Посидев с полчаса в кабине, обреченно созерцая погасшие приборы, Владилен Авессаломович слегка успокоился. Особо бояться ему как будто было нечего. Завтра, максимум послезавтра его начнут искать и быстро найдут – маршрут полета примерно известен.
Но тогда уж определенно ему поставят в вину если и не пропажу Горового (и его собачки), то самовольное оставление наблюдаемых. Чего доброго, еще решат, что он проявил трусость и постарался как можно быстрее покинуть место аварии лайнера.
К счастью, уже падая, Кириешко успел разглядеть в северном направлении речушку, а возле нее – какую-то мелкую деревеньку.
Он прикинул, что до полудня уж точно доберется до нее, вызовет какой-никакой транспорт и вернется к месту падения самолета. А там уже, глядишь, и опамятовавшийся объект вернется, и все будет в порядке.
…То, что обнаруженная им тропинка, которая должна была привести к цели, постепенно сузилась, а потом вообще исчезла среди могучих пихт и кедров, его сперва не насторожило.
Владилен Авессаломович по-прежнему брел в заданном направлении, вдыхая свежий аромат смолы и багульника, слушая, как перекликаются птицы в кронах векового (и в самом деле, век с небольшим всего) леса. По ветвям прыгали белки, барабанили дятлы, дорогу пересекла непуганая кабарга (он впервые увидел ее живьем)…
Затем птицы, как по команде, смолкли, и наступила тишина…
Кириешко замер, прислушиваясь… И вдруг словно прозрел – вокруг него стоял глухой, страшный лес, в сравнении с которым человек, будь он хоть капитаном самого МГОП, всего лишь букашка.
Он даже сдвинул на грудь лазерный карабин, чтобы в случае чего был под рукой.
Время от времени тревожно озираясь, Владилен Авессаломович двинулся дальше, чертыхаясь, что вроде бы давно уже пора прийти на место…
Казалось, будто все вокруг вымерло.
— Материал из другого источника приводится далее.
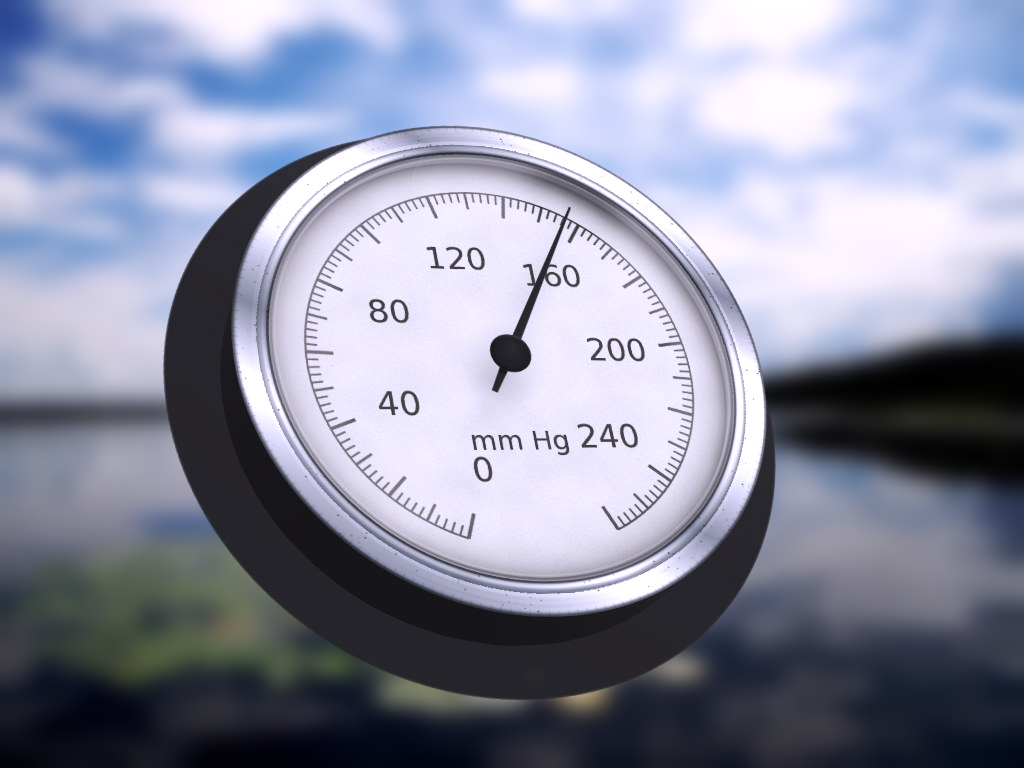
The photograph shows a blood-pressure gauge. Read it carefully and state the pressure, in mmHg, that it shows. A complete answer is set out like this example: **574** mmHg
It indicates **156** mmHg
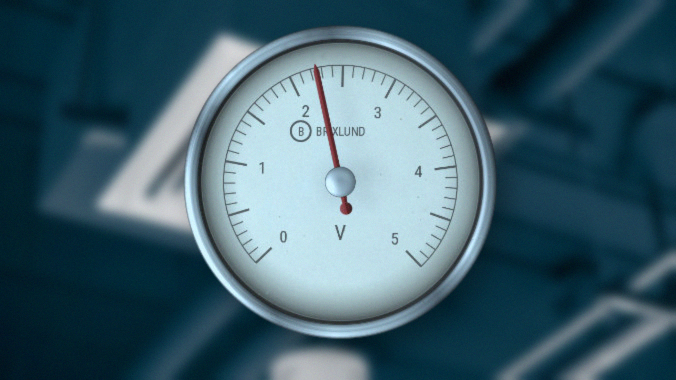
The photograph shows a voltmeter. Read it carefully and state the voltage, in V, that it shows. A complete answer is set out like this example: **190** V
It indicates **2.25** V
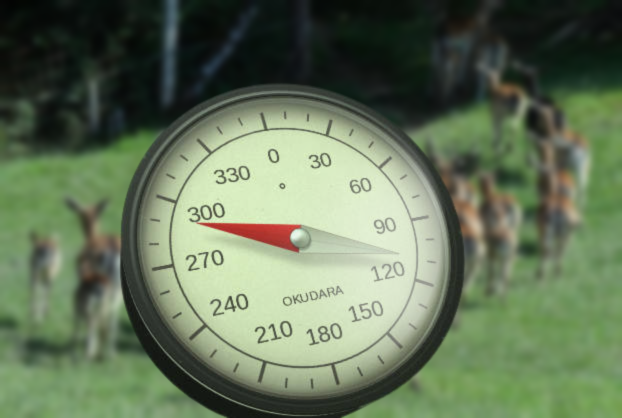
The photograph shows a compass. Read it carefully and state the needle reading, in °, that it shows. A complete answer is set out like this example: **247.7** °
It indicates **290** °
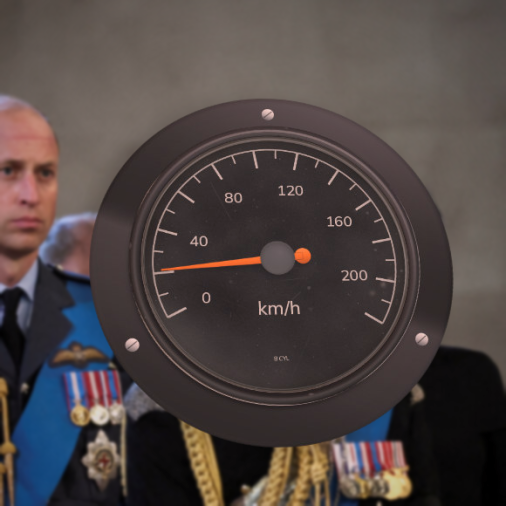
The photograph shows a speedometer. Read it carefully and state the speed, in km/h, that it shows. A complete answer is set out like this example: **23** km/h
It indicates **20** km/h
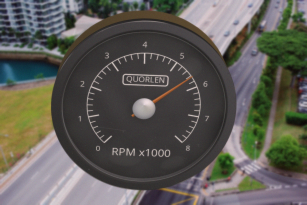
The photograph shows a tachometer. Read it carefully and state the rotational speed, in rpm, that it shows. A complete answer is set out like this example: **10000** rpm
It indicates **5600** rpm
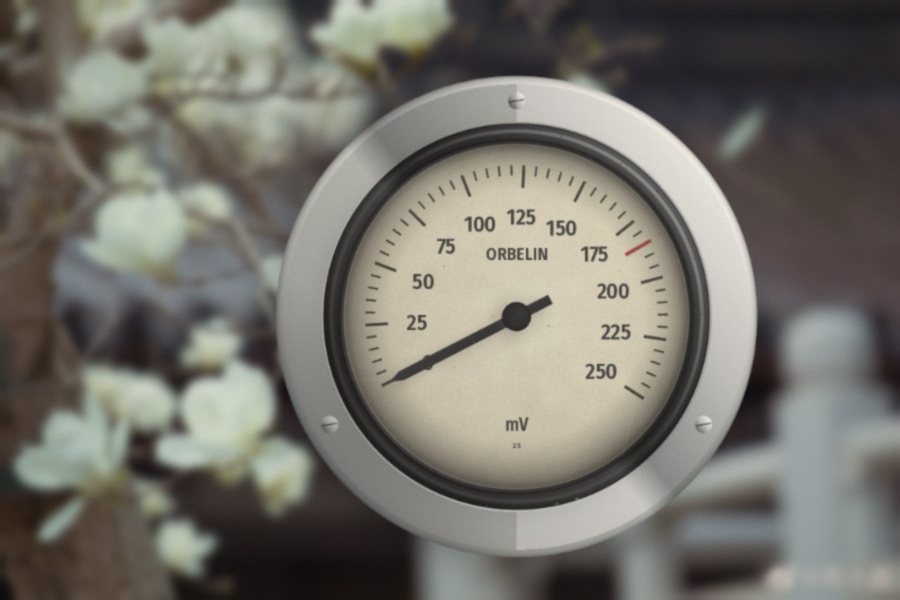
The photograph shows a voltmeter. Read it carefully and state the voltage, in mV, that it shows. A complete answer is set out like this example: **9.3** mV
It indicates **0** mV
Лишь хрустнет кое-где сухая ветка – то ли от ветра, то ли потревоженная чьей-то ногой, да прошелестят крылья птицы, невидимой в гуще ветвей.
Однажды в просвете кедровых лап мелькнул перепончатокрылый рогатый силуэт, заставивший Кириешко вздрогнуть, оживив на миг все темные предания, которые он когда-нибудь слышал за свою жизнь. (А слышал он их весьма немало.)
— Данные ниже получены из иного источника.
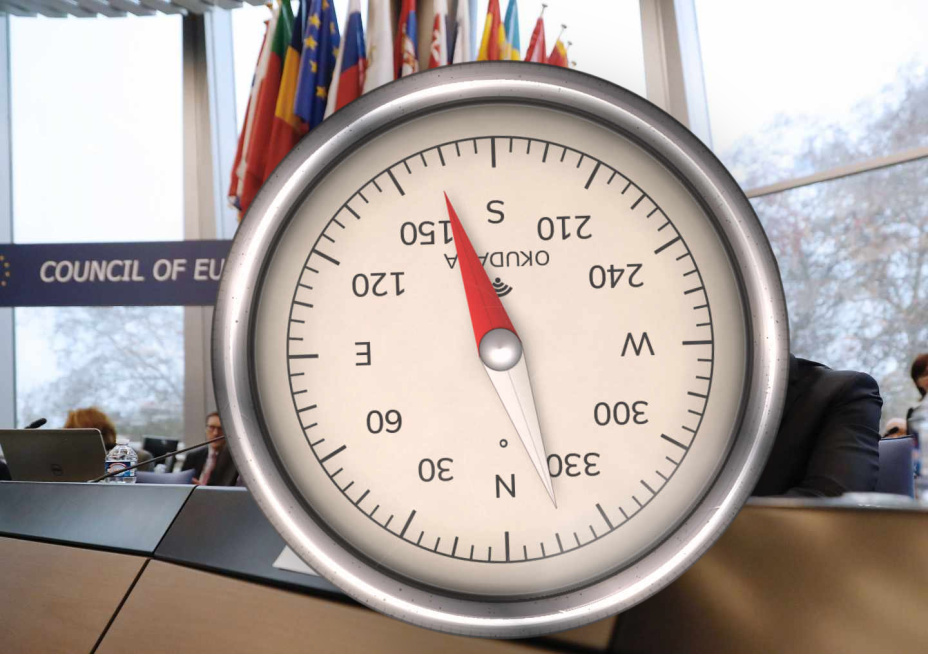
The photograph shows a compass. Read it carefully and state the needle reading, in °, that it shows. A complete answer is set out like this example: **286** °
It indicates **162.5** °
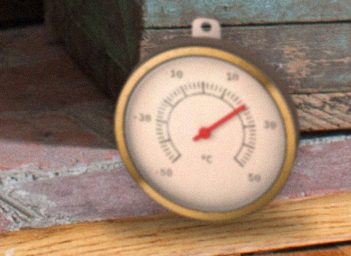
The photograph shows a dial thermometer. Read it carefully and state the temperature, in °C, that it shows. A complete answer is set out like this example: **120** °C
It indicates **20** °C
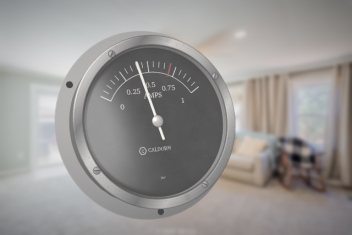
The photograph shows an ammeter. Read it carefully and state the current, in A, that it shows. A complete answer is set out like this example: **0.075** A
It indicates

Тут же выматерился вполголоса, вспомнив про обитающих тут рукокрылых.
А река все не показывалась. Даже маленького ручейка для смеху не попалось ему по дороге.
Между тем идти с каждым часом становилось труднее, ноги подкашивались от усталости, в ушах все громче отдавались удары пульса.
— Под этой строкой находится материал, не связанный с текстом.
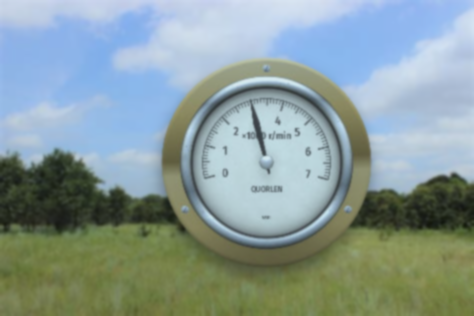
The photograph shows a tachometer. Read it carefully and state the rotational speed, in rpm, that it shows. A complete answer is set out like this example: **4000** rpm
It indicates **3000** rpm
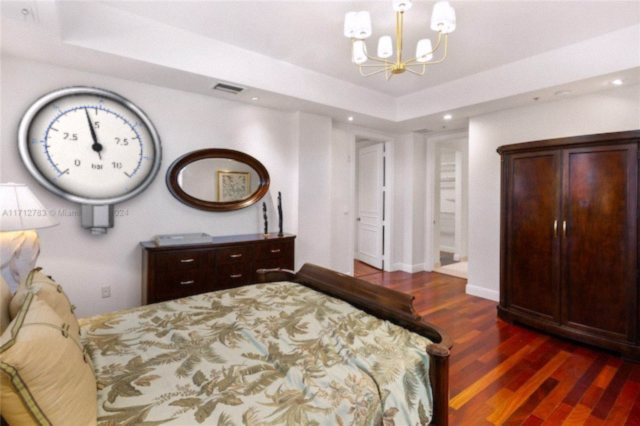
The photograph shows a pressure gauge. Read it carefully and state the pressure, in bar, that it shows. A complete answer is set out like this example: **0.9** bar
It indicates **4.5** bar
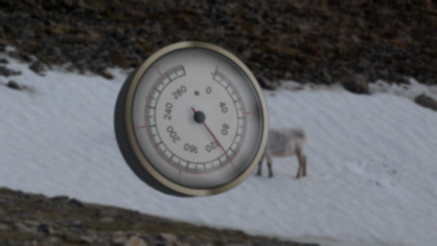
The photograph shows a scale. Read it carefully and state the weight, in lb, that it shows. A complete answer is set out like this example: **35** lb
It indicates **110** lb
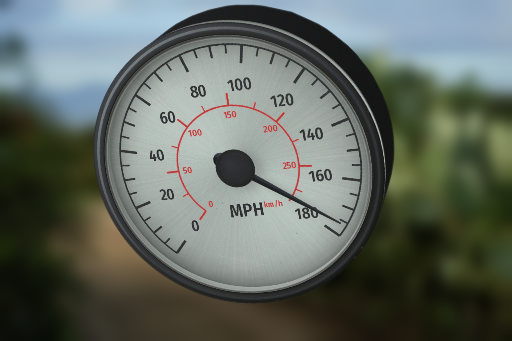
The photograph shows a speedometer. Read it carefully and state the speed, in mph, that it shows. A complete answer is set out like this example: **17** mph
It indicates **175** mph
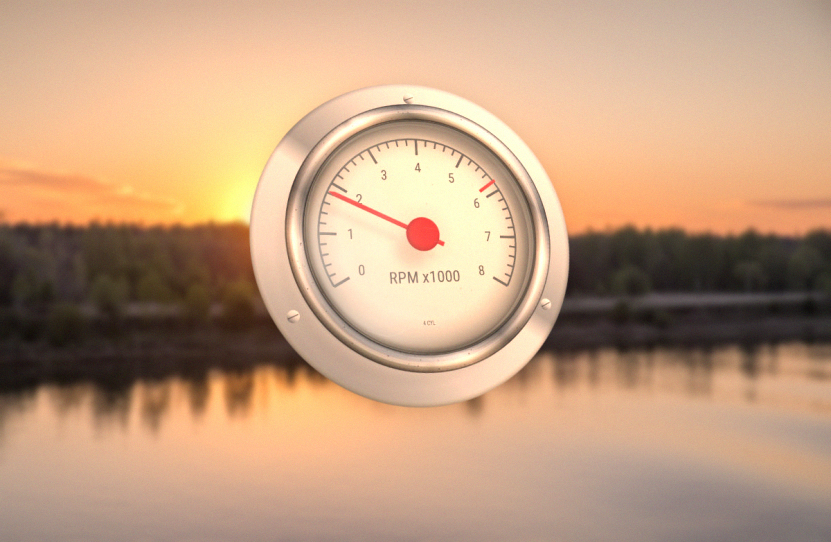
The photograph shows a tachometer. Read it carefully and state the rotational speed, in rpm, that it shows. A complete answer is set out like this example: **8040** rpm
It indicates **1800** rpm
И чаше напоминал о себе пустой желудок. Сейчас Кириешко с удовольствием полакомился бы даже мясом той самой летучей мыши, что так его напугала.
Мрачные мысли все больше овладевали капитаном.
Один, в тайге, без еды и без компаса…
В свое время он, конечно, прошел в училище стандартный курс выживания, но так то когда было?
Почти все время службы Владилен Авессаломович занимался кабинетной работой, с бумажками да файлами. Обязательные же часы по спецподготовке нередко игнорировал, ссылаясь на занятость.